Thankfully, it’s a new day at the FTC under the current leadership of Chair Lina Khan, a Joe Biden appointee who’s backed up by commissioners Rebecca Slaughter and Alvaro Bedoya. Khan’s FTC acted to rescind the 2015 guidance that clipped Section 5 authority. The new guidance, issued last year, lays out an extremely strong case for the use of Section 5 authority in a wide range of contexts, including competition rulemaking.
The commission also voted in 2021 to update its Mag-Moss rulemaking procedures so that it can act quickly and turn the page on “decades of self-imposed red tape.” The FTC’s moves are building blocks to give the agency a path to responsive regulatory action. The noncompetes rule and associated enforcement actions are significant uses of the agency’s consumer protection power under Section 5. Competition rules, like the ban on noncompetes, only need to undergo standard APA procedures, putting the FTC on par with most other agencies.
Looming over all the good news is the entrenched hostility of the courts to an aggressive and powerful FTC. The conservative legal movement has made great strides in building antiregulatory thought and doctrine into case law and the wider legal academy. This term, the U.S. Supreme Court will decide a case that may open the door for more constitutional challenges to the agency’s structure.
The inevitable legal challenges to the rule will also summon the business world’s favorite antiregulatory tool: the major questions doctrine, which the Supreme Court conjured up in 2022’s West Virginia v. EPA to strike down a regulation on the grounds that Congress did not specifically authorize a policy with such major political and economic significance. The U.S. Chamber of Commerce has already said it doesn’t believe the rule is within the FTC’s statutory authority. It’s not hard to see a conservative judge deeming the use of noncompetes so significant across the economy that exact congressional authorization is required, even though Congress has made clear that it is the FTC’s duty to crack down on unfair practices like noncompete clauses. Yet the major questions doctrine itself is novel and leaves a host of unanswered questions. Not all courts will agree to substitute their view so easily for that of Congress based on such an unusual legal theory. But there’s no doubt corporate America will fight tooth and nail to stop, or indefinitely pause, the noncompetes rule and what it sees as the greater threat: a reinvigorated Section 5 authority at the FTC.

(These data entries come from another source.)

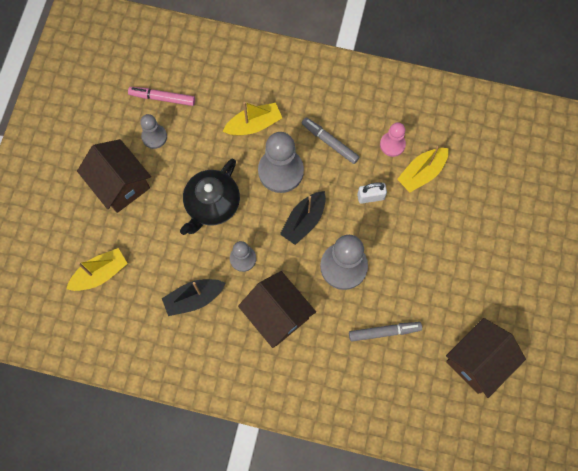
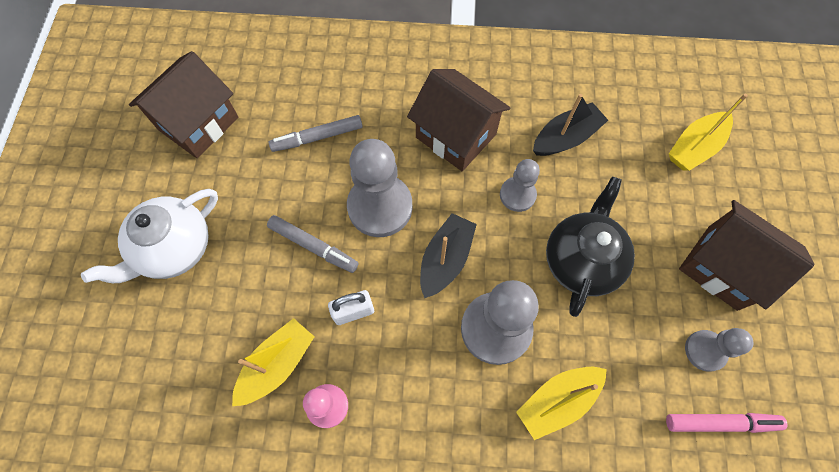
camera: 170 degrees right, 5 degrees down
(330, 142) = (429, 391): grey marker -> grey marker (313, 246)
(491, 260) = (174, 248): none -> white teapot

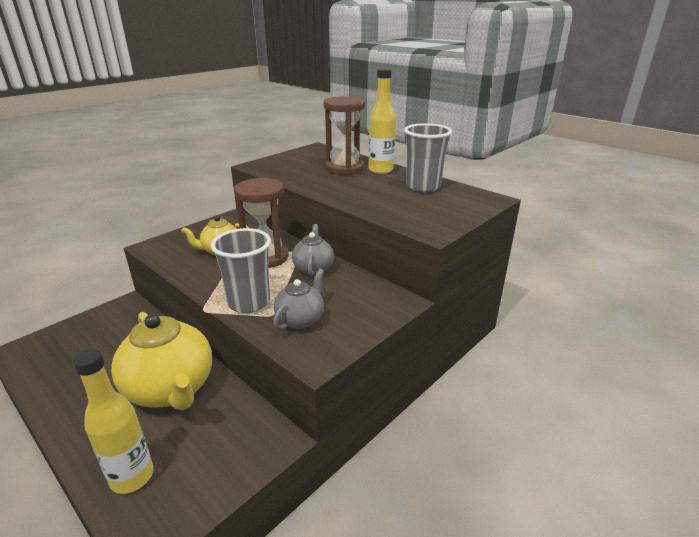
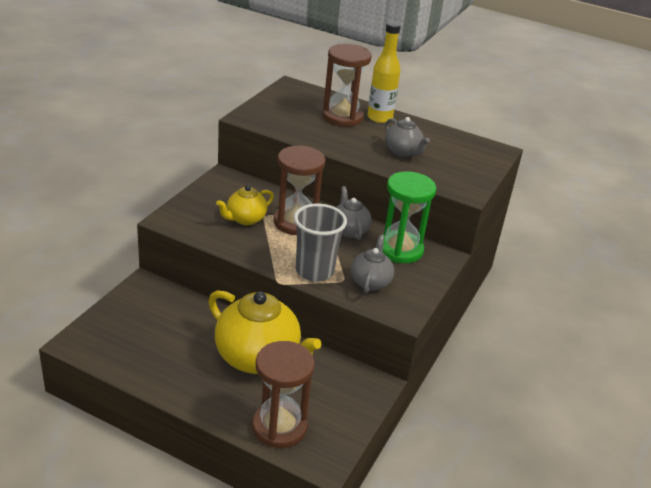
camera: 20 degrees left, 5 degrees up
(132, 477) = (279, 427): yellow bottle -> brown hourglass
(355, 290) = (400, 249): none -> green hourglass
(384, 195) = (402, 152): none -> grey teapot
(423, 187) = (432, 139): grey cup -> none

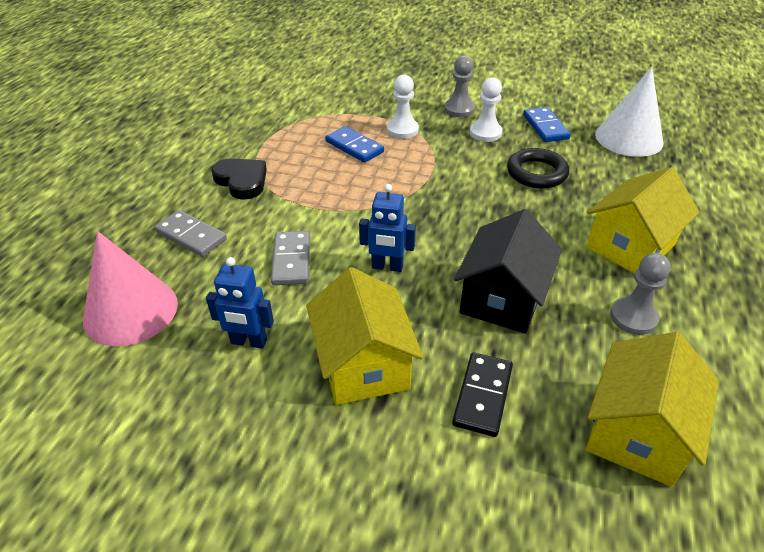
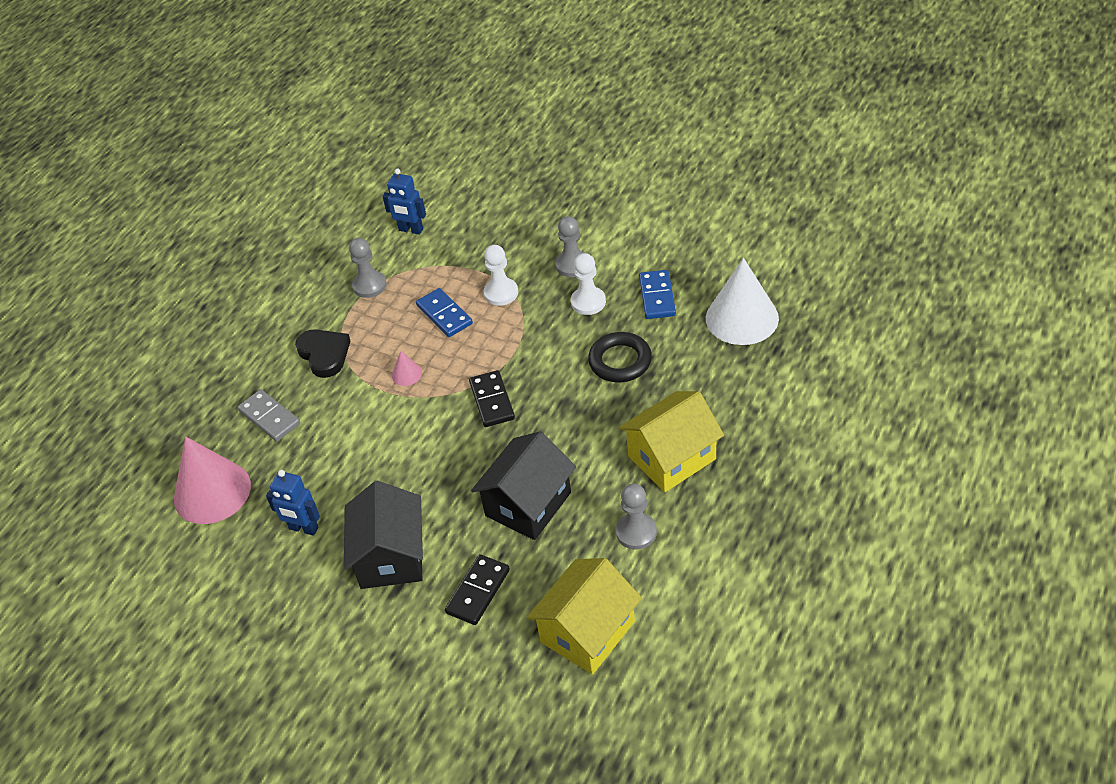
camera: 15 degrees right, 5 degrees up
(276, 129) = (369, 285): none -> grey pawn
(291, 260) = (353, 451): grey domino -> none
(331, 192) = (406, 374): none -> pink cone
(363, 364) = (391, 556): yellow house -> black house
(387, 267) = (436, 464): blue robot -> blue robot (411, 230)
(426, 209) = (492, 401): none -> black domino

It’s tempting to say that a conservative Supreme Court majority will quickly use the major questions doctrine to block the noncompetes ban. Doing so, however, would require an embarrassing stretch of the already thin premise. The FTC’s statutory authority to police a clearly unfair method of competition is more direct than the EPA’s authority in West Virginia v. EPA, the recent major questions decision. Were the court to take such a bold step, the reaction might finally wake up Congress.
The proposed noncompetes rule has incredible potential. It is competition rulemaking, based on Section 5 authority, that will not be subject to onerous Mag-Moss procedures. Once finalized, it will help millions of Americans stuck in hostile, abusive, or just plain bad work environments. The rule will raise wages and allow for real competition in the labor market. Ultimately, it could open the door for the FTC to meet its mandate to protect consumers and competition, without being dragged down by weaponized procedure.